Adam Mussell (right), co-owner of Kure Cannabis, the first Indigenous-owned legal dispensary in British Columbia poses with two employees. (Kure Cannabis)

Carrie and Adam opened Kure Cannabis on the Skwah First Nation reserve in Chilliwack, B.C., before legalization, but were raided by the RCMP. Charges weren’t laid, so they closed up and applied for a legal licence. They received their license eight months later and opened back up on June 21, 2019.

“We were just lucky our building was paid off, so we didn’t have to start without it to go legally,” said Carrie Mussell.

The pair are planning to open a second location, and have also applied for a cultivation licence. While there aren’t as many Indigenous players in the legal industry now, they believe that will change because they say being on a reserve comes with its advantages.

“The advantages would be No. 1 taxes, and the second would be that we don’t have a licence we need to buy from the city for $10,000,” says Carrie Mussell.

“And that’s why you’re going to see in the future, all these micro [cultivation] buildings and other growing facilities,” added Adam Mussell.

For some, part of the solution to the lack of diversity in the cannabis industry lies in networking and sharing resources.

Keenan Pascal is used to being, as he describes it, “the only Black person in the room.” He is the CEO of Token Naturals, an Edmonton-based beverage and cannabis extraction company that is planning to launch a line of topicals, vape pens and beverage additives. The company is awaiting an extraction licence.

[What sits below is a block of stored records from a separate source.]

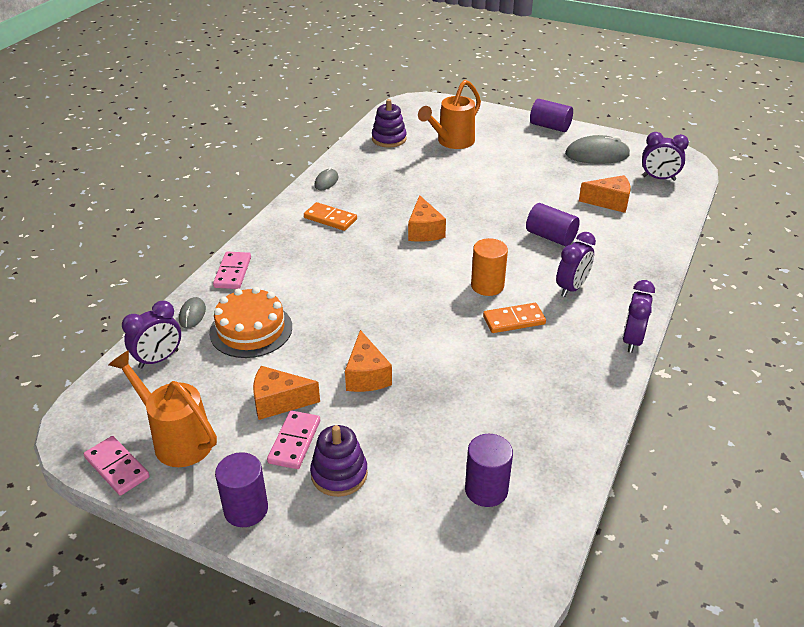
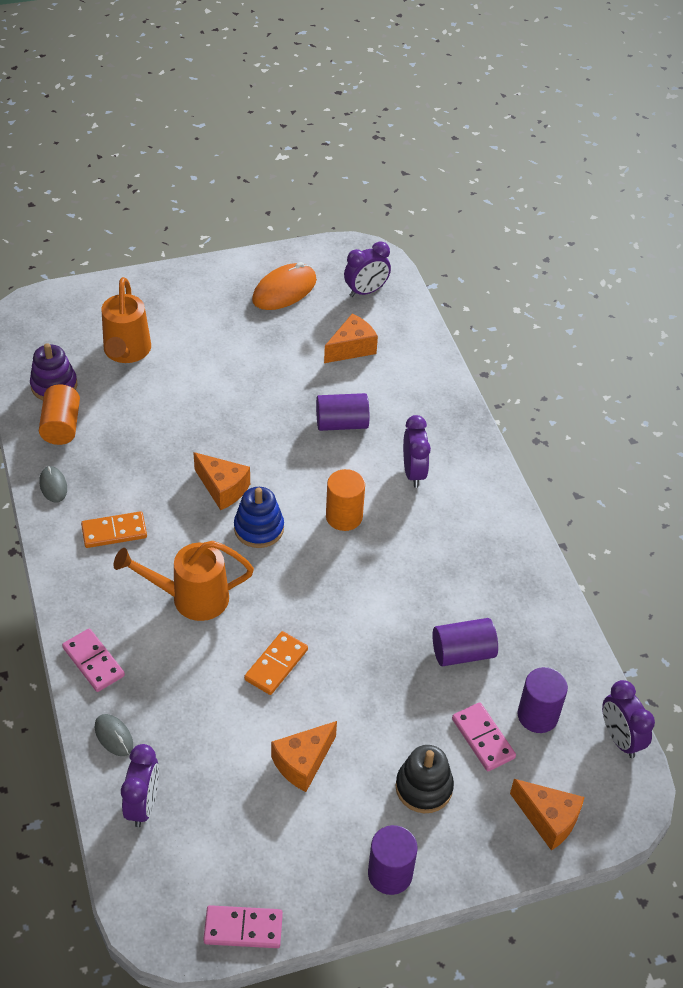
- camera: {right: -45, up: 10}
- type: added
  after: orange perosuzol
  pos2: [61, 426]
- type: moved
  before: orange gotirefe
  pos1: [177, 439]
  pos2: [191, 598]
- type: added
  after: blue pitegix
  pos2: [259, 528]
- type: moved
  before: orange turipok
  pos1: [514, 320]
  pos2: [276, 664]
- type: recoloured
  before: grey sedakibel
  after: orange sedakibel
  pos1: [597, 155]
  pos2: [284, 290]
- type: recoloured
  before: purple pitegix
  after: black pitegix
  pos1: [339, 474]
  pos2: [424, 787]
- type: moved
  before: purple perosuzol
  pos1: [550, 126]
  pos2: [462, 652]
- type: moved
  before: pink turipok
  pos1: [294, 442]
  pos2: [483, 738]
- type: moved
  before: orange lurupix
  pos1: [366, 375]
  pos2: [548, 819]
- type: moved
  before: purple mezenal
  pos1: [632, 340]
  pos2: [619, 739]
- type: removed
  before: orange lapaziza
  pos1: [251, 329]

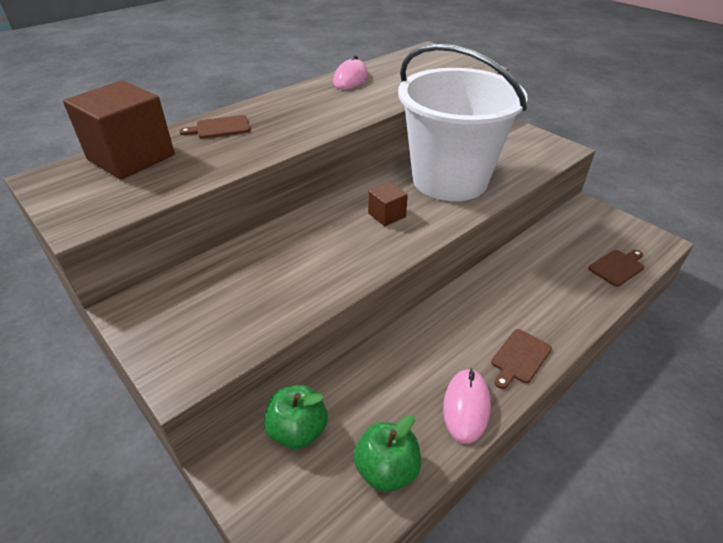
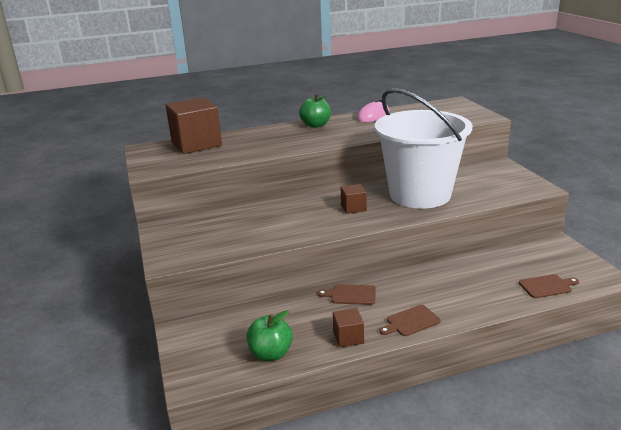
- camera: {right: 25, up: -15}
- type: moved
  before: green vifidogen
  pos1: [297, 430]
  pos2: [316, 125]
- type: moved
  before: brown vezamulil
  pos1: [220, 128]
  pos2: [351, 295]
- type: replaced
  before: pink sedakibel
  after: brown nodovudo
  pos1: [466, 407]
  pos2: [348, 337]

Pascal founded the company with a group of friends he met in business school at the University of British Columbia. He credits his connections and finance background for being able to get started.

“When you don’t have a network and you don’t have that experience, it’s quite challenging,” said Pascal.

Keenan Pascal, CEO of Token Naturals, wanted to connect with other Black professionals in the cannabis industry as well as those hoping to get their start, so he launched Black Canadians in Cannabis. He meets with the group every couple months, but they communicate regularly over Slack and email. (Token Naturals)

When more people started focusing on Black-owned and led businesses in June in connection with Black Lives Matter protests, Pascal found himself getting a lot of attention.

“Firms started calling me as one of the only black people they knew in the space, and asked like, hey, where’s the rest of you?,” Pascal said.

So earlier this summer, he started Black Canadians in Cannabis, a group and Slack channel for like-minded professionals to connect and swap advice and contacts. The group has around 40 members. They’ve met a few times so far, and it has already resulted in a few partnerships.

“I’ve seen people with MBAs offer to write business plans for others. There have been a lot of side conversations,” Pascal said. “A lot of it comes down to the organization looking at where we can bridge partnerships.”

But Owusu-Bempah says the responsibility for encouraging diversity in the industry’s leadership lies mainly with federal and provincial governments as the Cannabis Act goes up for legislative review.

“The report that we’ve published just drives home the fact that we need to apply a racial lens to that review of the Cannabis Act. It’s not enough to simply be looking at the areas that we are now, we need to consider the impact of legalization on racialized Canadians.”